Une pléthore de hammams historiques a également rouvert ses portes ces 12 dernières années à Istanbul. Le Zeyrek Cinili, le hammam Kilic Ali Pasa et le hammam Cukurcuma ont tous subi d’importants projets de restauration.
La réouverture la plus notable fut celle du hammam Zeyrek Cinili. « Les gens viennent ici non seulement pour se purifier, mais aussi pour ressentir un lien avec une tradition ancienne, » dit Anlam De Coster, le directeur artistique du Zeyrek Cinili. « Les locaux et les touristes sont fascinés par l’histoire et la culture de ce rituel. »
La restauration du Zeyrek Cinili s’inscrit dans cette dynamique, avec un musée sur place consacré à l’histoire de la culture du hammam. Une exposition présente des chaussures traditionnelles ornées de perles et des artefacts découverts lors des fouilles.

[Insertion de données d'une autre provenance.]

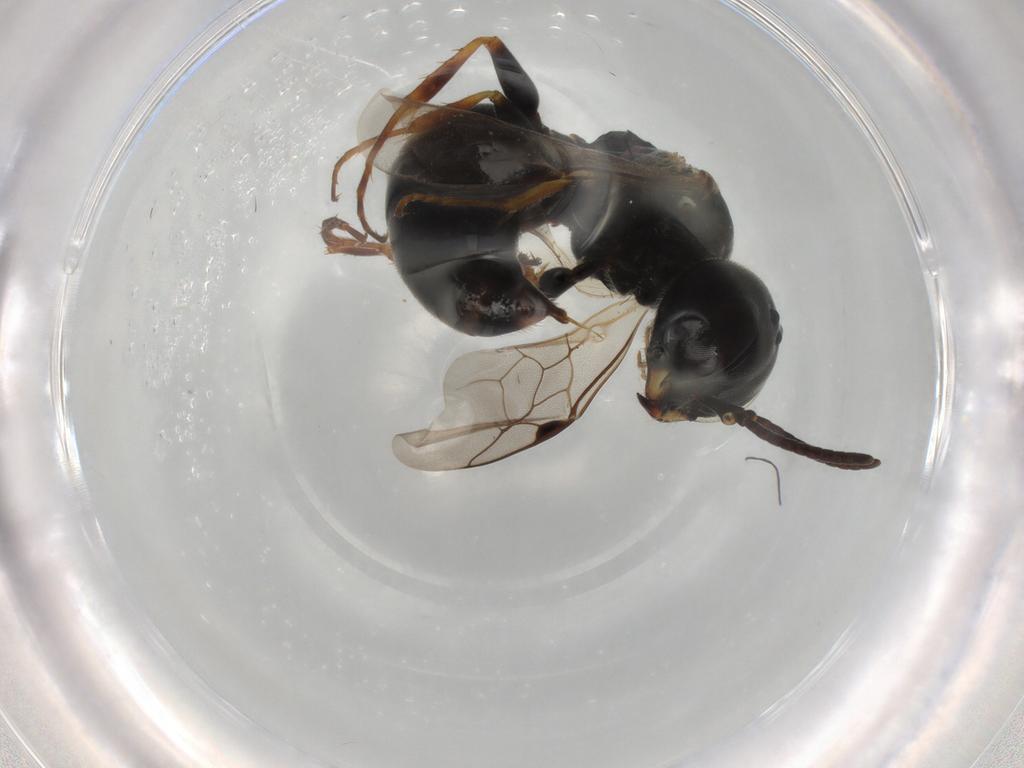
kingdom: Animalia
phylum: Arthropoda
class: Insecta
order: Hymenoptera
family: Crabronidae
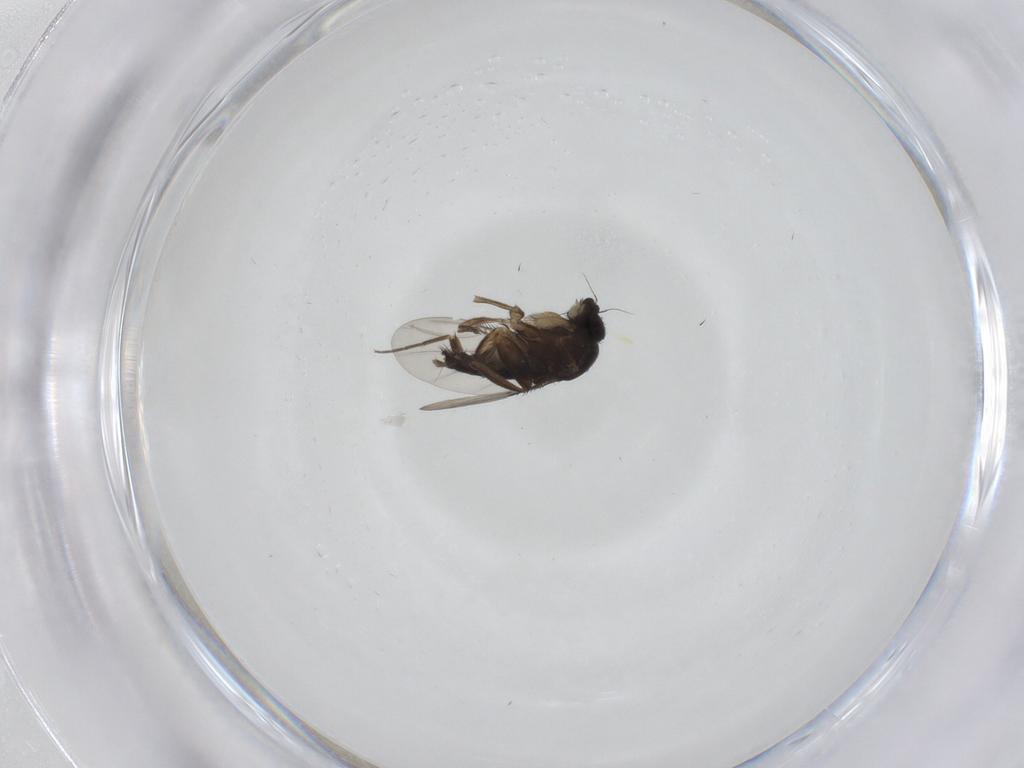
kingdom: Animalia
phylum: Arthropoda
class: Insecta
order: Diptera
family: Phoridae
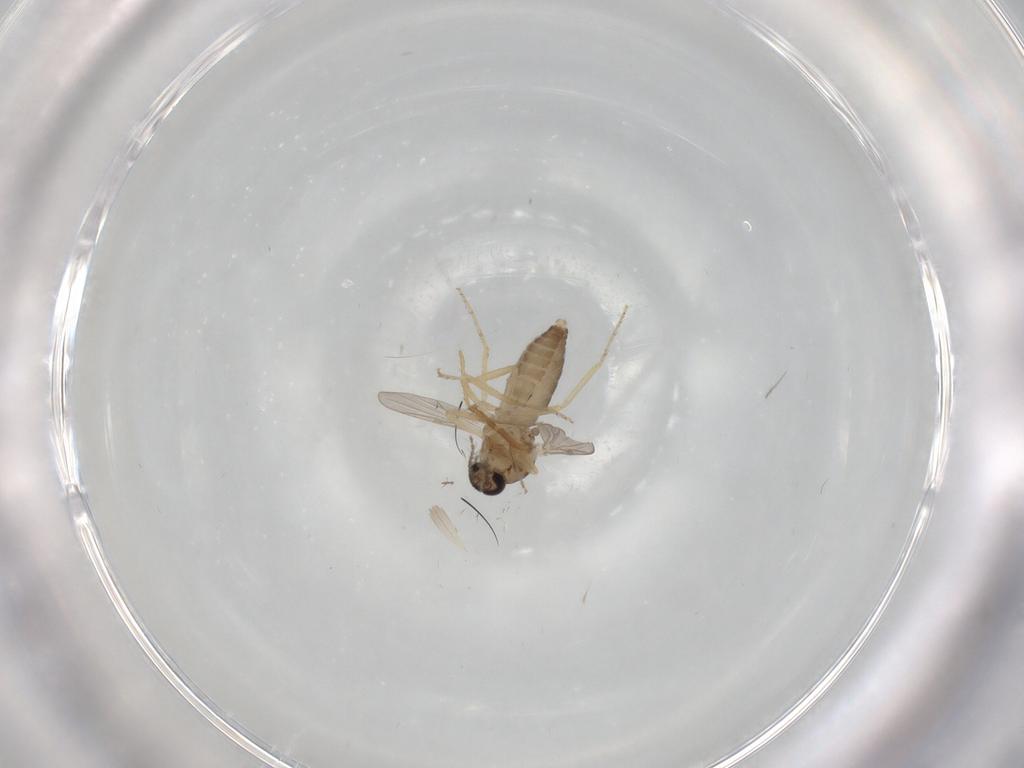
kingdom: Animalia
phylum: Arthropoda
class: Insecta
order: Diptera
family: Ceratopogonidae
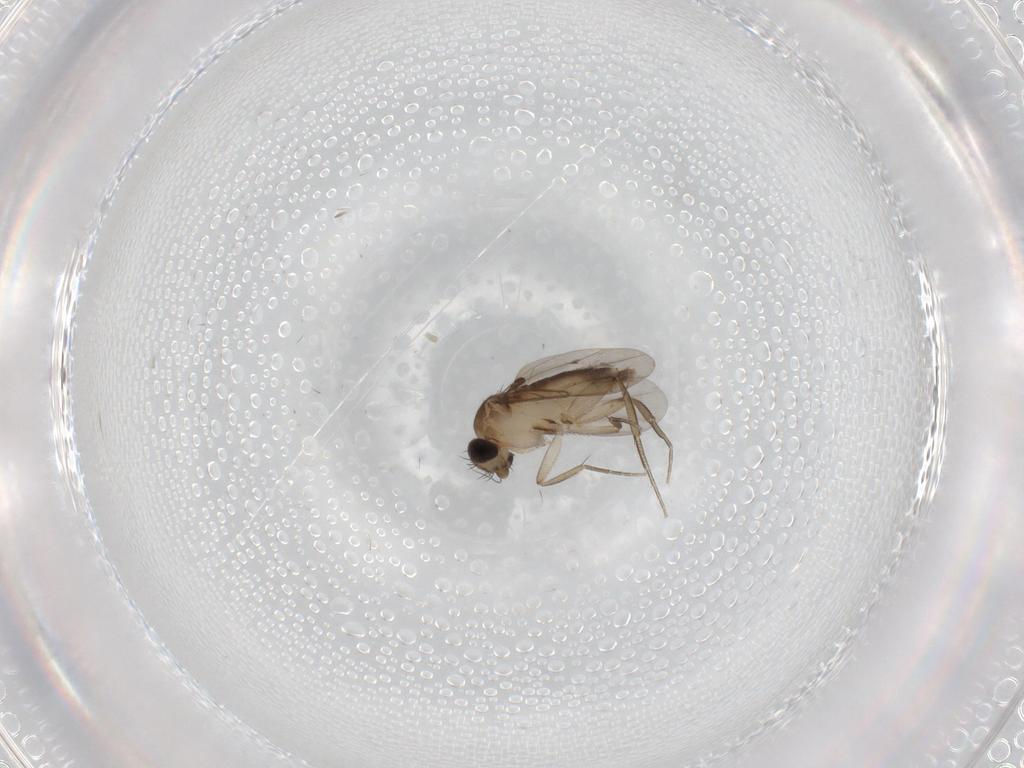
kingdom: Animalia
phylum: Arthropoda
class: Insecta
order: Diptera
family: Phoridae
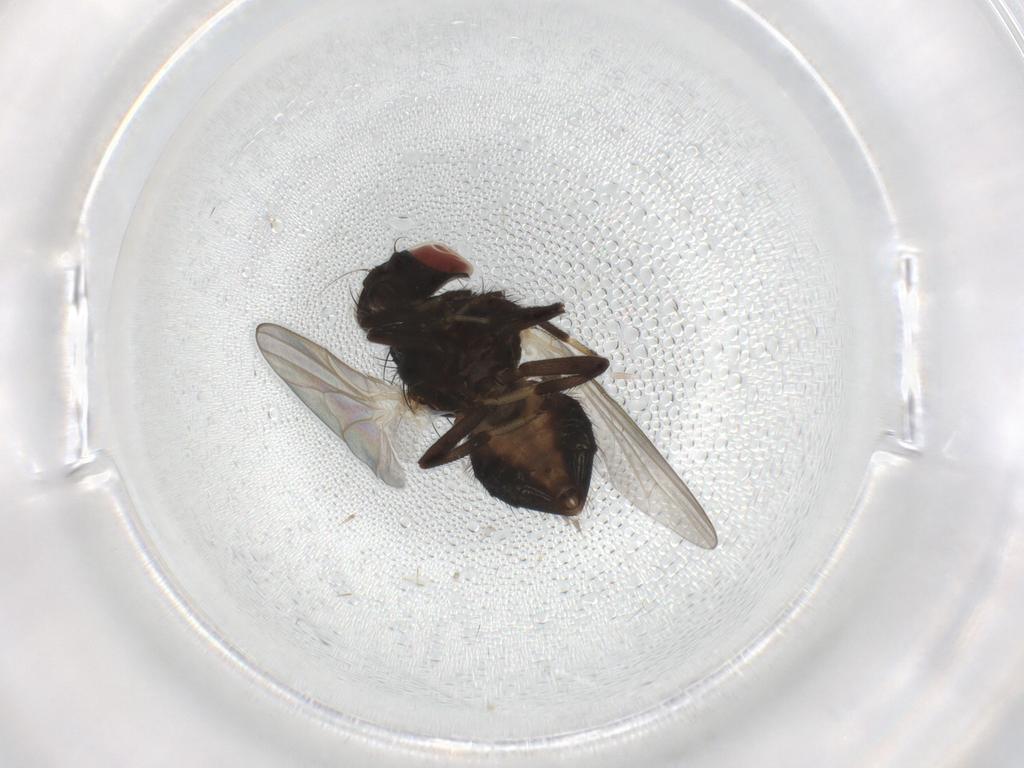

Le programme culturel de De Coster invite également des artistes à produire des œuvres pour l’espace, y compris une structure en marbre abstraite de l’artiste turque Elif Uras ; des unités de massage sculpturales spécifiques au site par l’artiste basé à Athènes Theodore Psychoyos ; une bande sonore intitulée Rhythms of Water, composée par le musicien turc Mercan Dede ; et une collection de vêtements sur mesure pour les visiteurs et le personnel créée par le célèbre designer Hussein Chalayan.
« La popularité de notre hammam et le nombre de créateurs désireux de répondre à cet espace montrent que les maisons de bains sont toujours pertinentes aujourd’hui et assument désormais un nouveau rôle à Istanbul, » me confie De Coster.
« Les gens s’engagent avec ce rituel historique d’une manière réinventée – qui s’intègre également dans la vie moderne. »
À l’intérieur du musée du hammam Zeyrek Cinili.